WORK TO COMPLETE: Only the lines that hold "tissue" should be in the answer, each copied from the data below.

======== RECORD SET

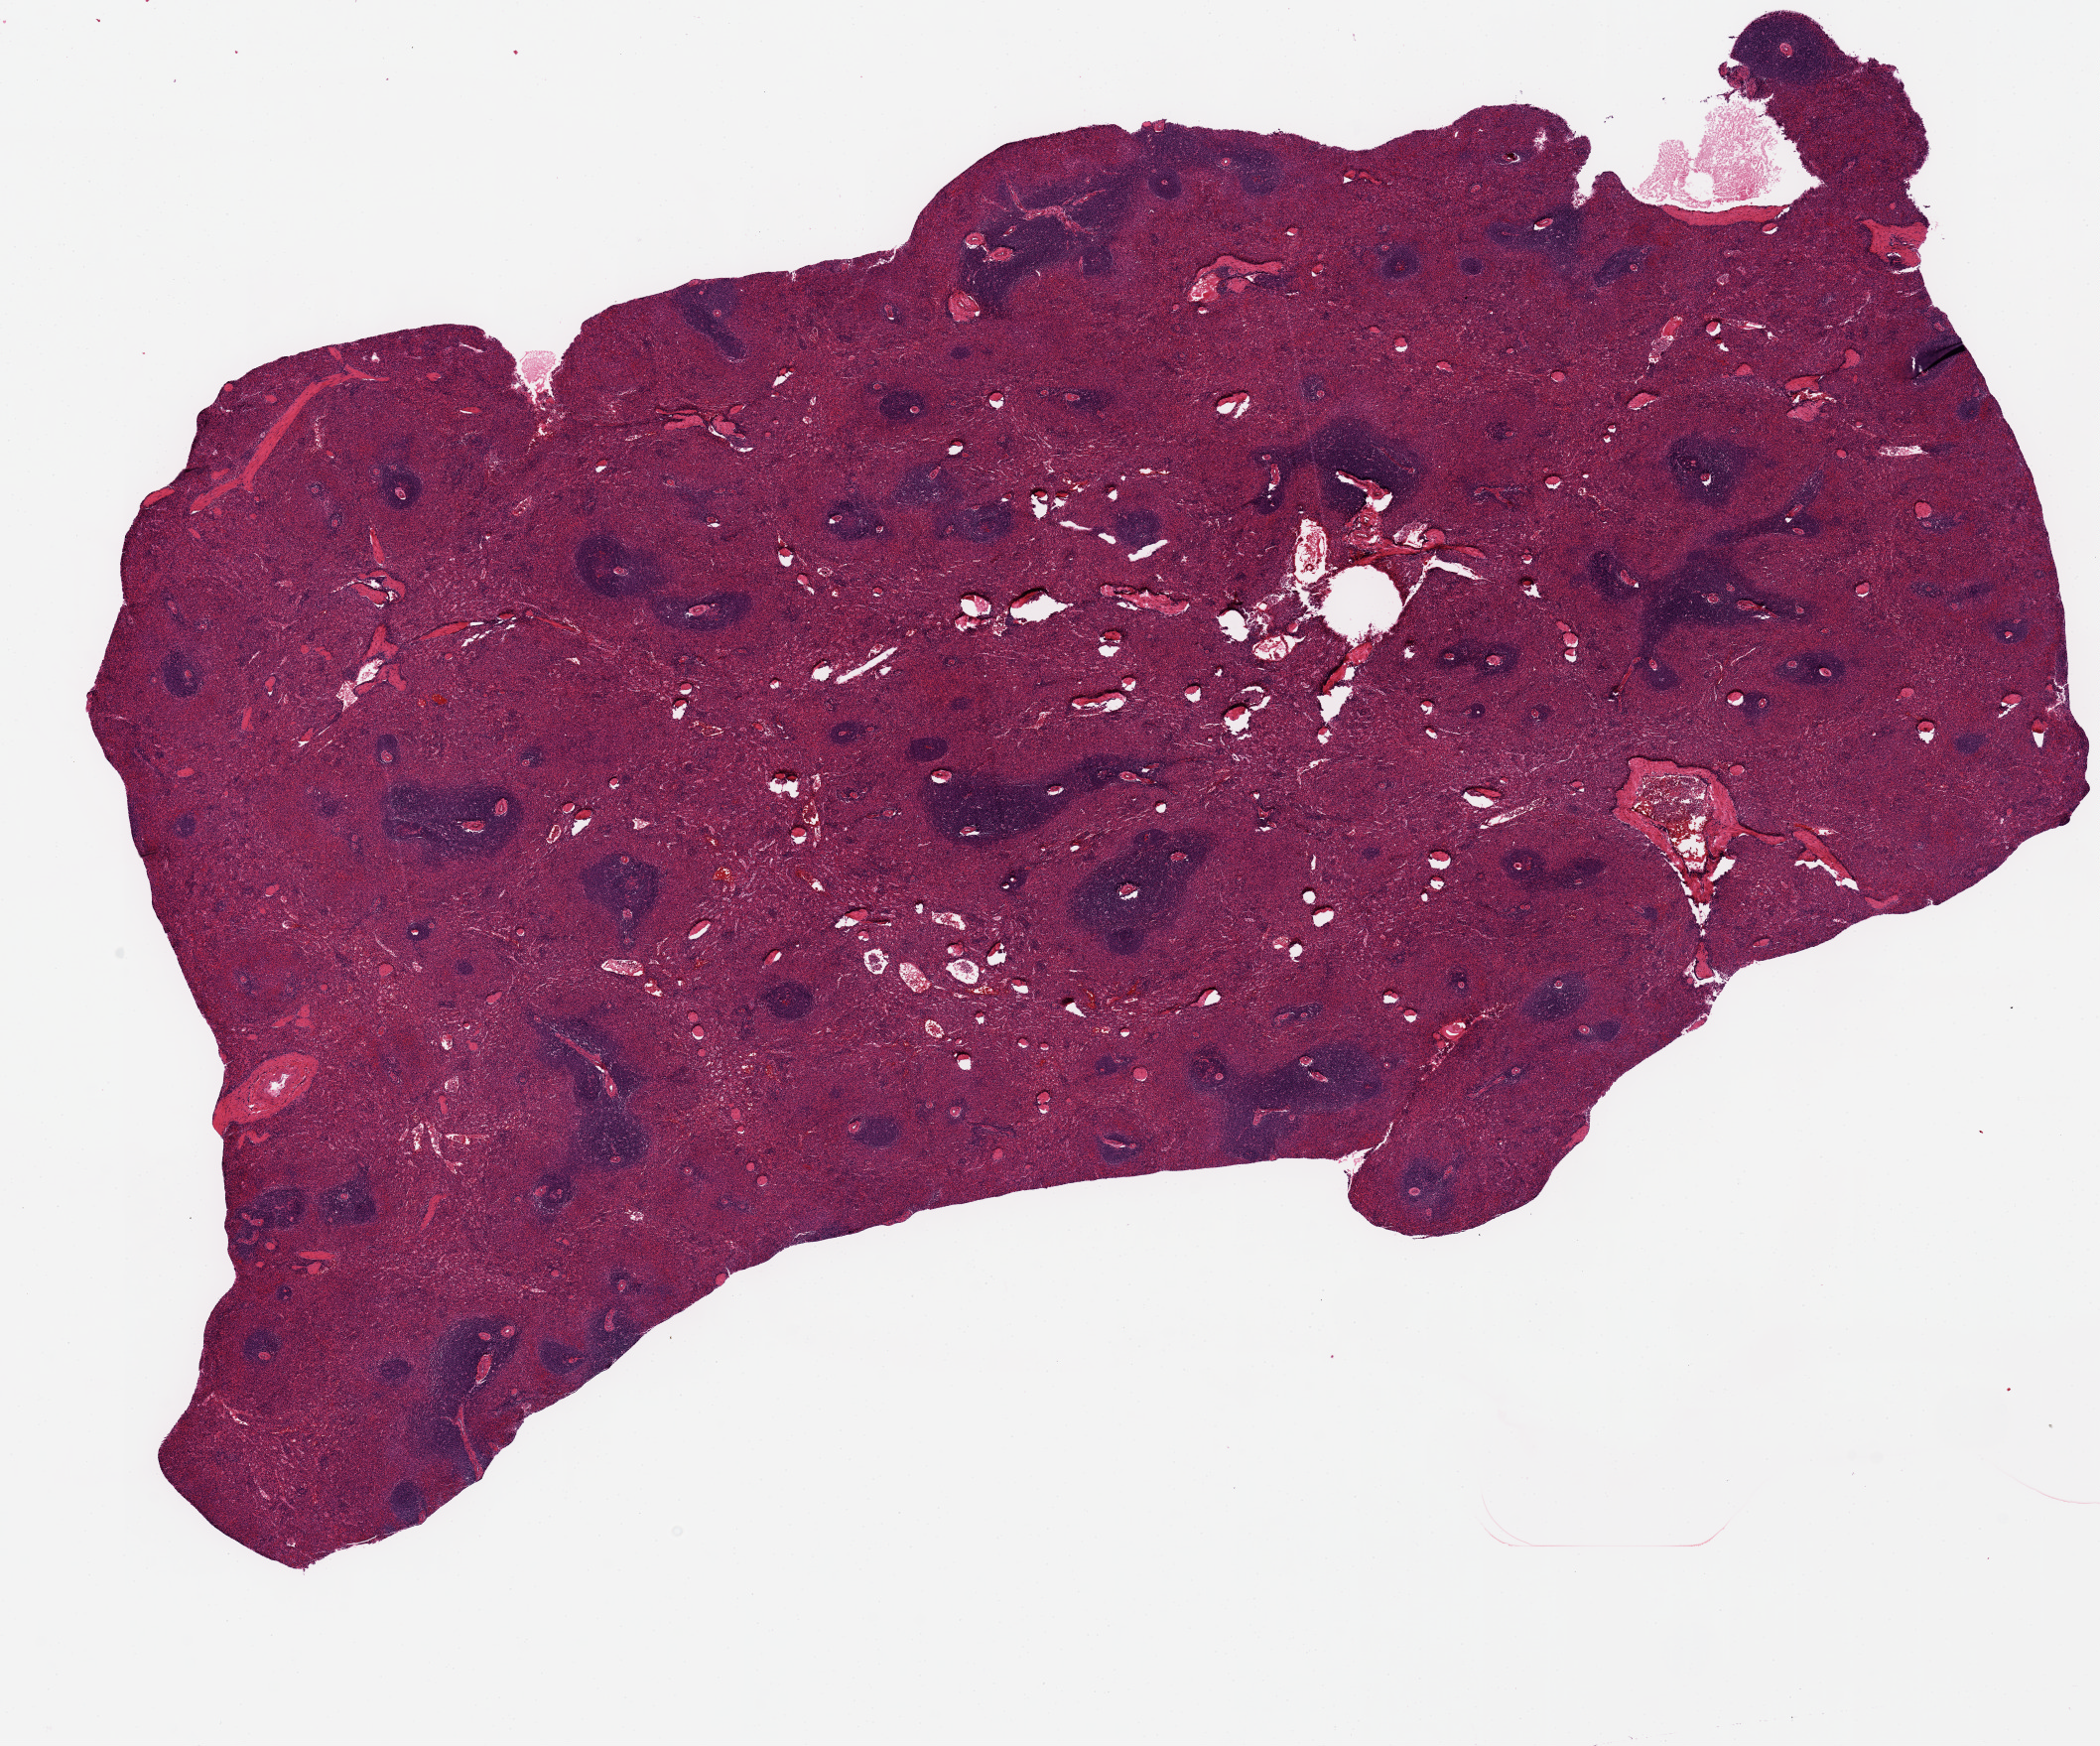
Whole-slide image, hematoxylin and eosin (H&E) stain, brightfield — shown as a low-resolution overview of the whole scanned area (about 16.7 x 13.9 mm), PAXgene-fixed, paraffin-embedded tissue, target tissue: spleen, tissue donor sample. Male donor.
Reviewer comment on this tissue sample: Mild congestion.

================
======== RECORD SET

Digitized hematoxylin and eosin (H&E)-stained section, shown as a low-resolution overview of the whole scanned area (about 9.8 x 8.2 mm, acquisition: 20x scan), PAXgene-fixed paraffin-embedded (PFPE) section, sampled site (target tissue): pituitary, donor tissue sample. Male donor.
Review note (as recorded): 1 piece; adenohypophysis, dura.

================

REPLY TO THE TASK:
Whole-slide image, hematoxylin and eosin (H&E) stain, brightfield — shown as a low-resolution overview of the whole scanned area (about 16.7 x 13.9 mm), PAXgene-fixed, paraffin-embedded tissue, target tissue: spleen, tissue donor sample. Male donor.
Reviewer comment on this tissue sample: Mild congestion.
Digitized hematoxylin and eosin (H&E)-stained section, shown as a low-resolution overview of the whole scanned area (about 9.8 x 8.2 mm, acquisition: 20x scan), PAXgene-fixed paraffin-embedded (PFPE) section, sampled site (target tissue): pituitary, donor tissue sample. Male donor.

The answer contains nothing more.